⟨
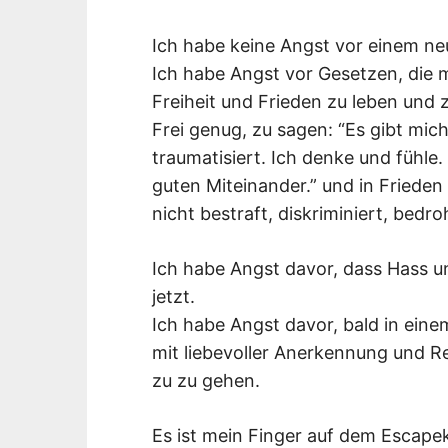
Ich habe keine Angst vor einem neu
Ich habe Angst vor Gesetzen, die 
Freiheit und Frieden zu leben und z
Frei genug, zu sagen: “Es gibt mich
traumatisiert. Ich denke und fühle
guten Miteinander.” und in Frieden
nicht bestraft, diskriminiert, bedro
Ich habe Angst davor, dass Hass un
jetzt.
Ich habe Angst davor, bald in eine
mit liebevoller Anerkennung und R
zu zu gehen.
Es ist mein Finger auf dem Escape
⟩
## Work task
Tally each line above that includes "Angst". Reply with the total only.

## Solved exercise
4